* Task statement: Omit every picture, then return each line of the data below exactly.

* Listed records:
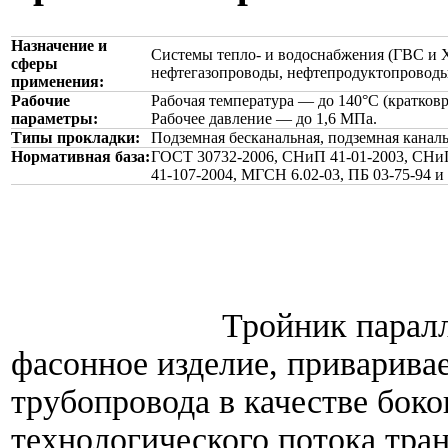
Назначение и
Системы тепло- и водоснабжения (ГВС и 
сферы
нефтегазопроводы, нефтепродуктопроводы
применения:
Рабочие
Рабочая температура — до 140°С (кратковр
параметры:
Рабочее давление — до 1,6 МПа.
Типы прокладки:
Подземная бесканальная, подземная каналь
Нормативная база:
ГОСТ 30732-2006, СНиП 41-01-2003, СНиП
41-107-2004, МГСН 6.02-03, ПБ 03-75-94 и
Тройник парал
фасонное изделие, приварива
трубопровода в качестве боко
технологического потока тра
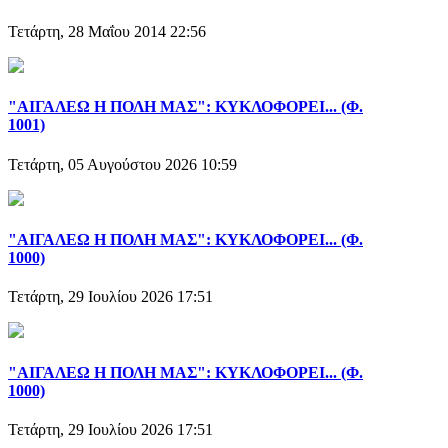
Τετάρτη, 28 Μαΐου 2014 22:56
"ΑΙΓΑΛΕΩ Η ΠΟΛΗ ΜΑΣ": ΚΥΚΛΟΦΟΡΕΙ... (Φ.
1001)
Τετάρτη, 05 Αυγούστου 2026 10:59
"ΑΙΓΑΛΕΩ Η ΠΟΛΗ ΜΑΣ": ΚΥΚΛΟΦΟΡΕΙ... (Φ.
1000)
Τετάρτη, 29 Ιουλίου 2026 17:51
"ΑΙΓΑΛΕΩ Η ΠΟΛΗ ΜΑΣ": ΚΥΚΛΟΦΟΡΕΙ... (Φ.
1000)
Τετάρτη, 29 Ιουλίου 2026 17:51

* Output for this task:
Назначение и
Системы тепло- и водоснабжения (ГВС и 
сферы
нефтегазопроводы, нефтепродуктопроводы
применения:
Рабочие
Рабочая температура — до 140°С (кратковр
параметры:
Рабочее давление — до 1,6 МПа.
Типы прокладки:
Подземная бесканальная, подземная каналь
Нормативная база:
ГОСТ 30732-2006, СНиП 41-01-2003, СНиП
41-107-2004, МГСН 6.02-03, ПБ 03-75-94 и
Тройник парал
фасонное изделие, приварива
трубопровода в качестве боко
технологического потока тра
Τετάρτη, 28 Μαΐου 2014 22:56
"ΑΙΓΑΛΕΩ Η ΠΟΛΗ ΜΑΣ": ΚΥΚΛΟΦΟΡΕΙ... (Φ.
1001)
Τετάρτη, 05 Αυγούστου 2026 10:59
"ΑΙΓΑΛΕΩ Η ΠΟΛΗ ΜΑΣ": ΚΥΚΛΟΦΟΡΕΙ... (Φ.
1000)
Τετάρτη, 29 Ιουλίου 2026 17:51
"ΑΙΓΑΛΕΩ Η ΠΟΛΗ ΜΑΣ": ΚΥΚΛΟΦΟΡΕΙ... (Φ.
1000)
Τετάρτη, 29 Ιουλίου 2026 17:51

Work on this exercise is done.